Monday, June 10, 2013

Overheard On The Street

Walking by the fish department at Lunardi's today, I overheard a woman asking a man, "Oh, I've always wondered about that.  How do you cook it?"  No idea what the food was, if it was fish or fowl.

And he replied "I don't.  I feed it to my turtle."

On so many levels.  Turtle?  Exactly how big is your turtle?  And feed it to him?  Is he a snapper?  a gentle soul?  How long have you had him, how old (the turtle not the man), is he your first?

I envision a painted-shell turtle from a childhood birthday now the size of an ottoman, the paint long ago worn off,  lumbering around this man's apartment, he having given up his dreams of marriage and children for the care and feeding - and companionship - of the turtle.  And perhaps he considers it a fair trade...I know a fair number of women, some married, who could not hold their own against a turtle.  Perhaps not even during its hibernation.

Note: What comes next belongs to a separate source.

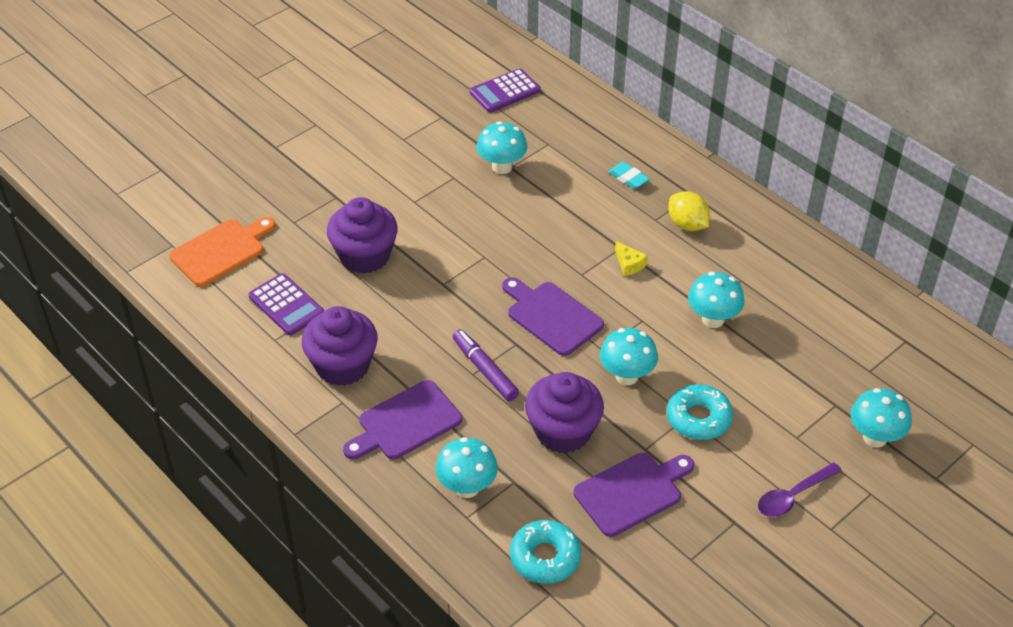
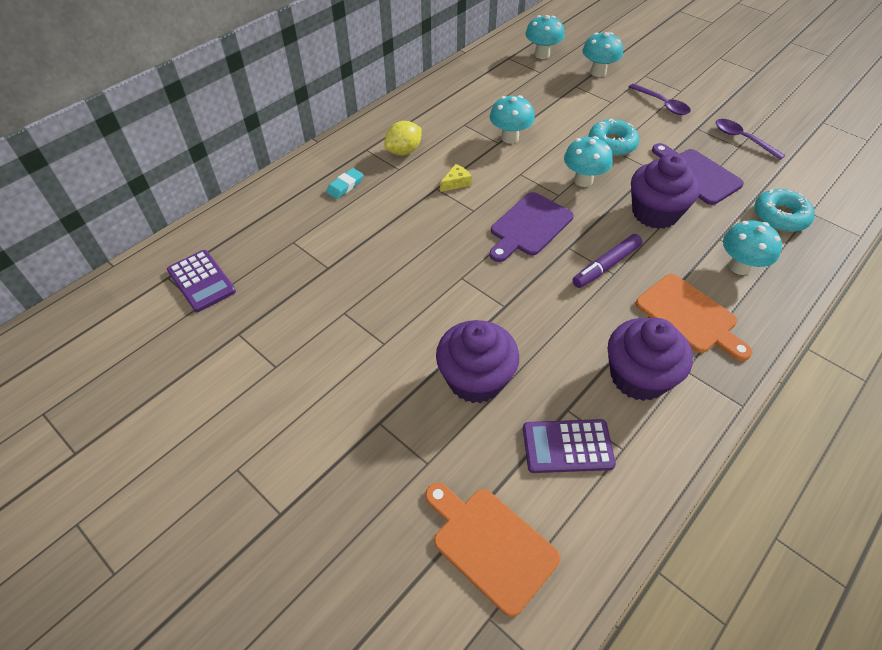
camera: 95 degrees left, 5 degrees up
purple calculator [248,273,324,335] -> purple calculator turned 135 degrees counterclockwise [523,419,616,473]
purple cutting board [343,380,462,459] -> orange cutting board [636,274,752,361]
turquoise mushroom [477,121,527,174] -> turquoise mushroom moved to [525,15,564,59]
none -> purple spoon [716,119,785,160]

I love Leah Garchik, love the Public Eavesdropping shaded box in the middle of her column.  My current favorite, yellowing and taped to the kitchen wall:  "My parents didn't really raise me with manners.  They didn't want to stifle me as a person."

A little more stifling, please God.

From a recent Leah Garchik column:

Public Eavesdropping

"She's really smart, she just can't handle nonstructured situations. Like life."
Man to woman, overheard at Southpaw BBQ on Mission by Clint Wilder

What's the funniest thing you've overheard lately?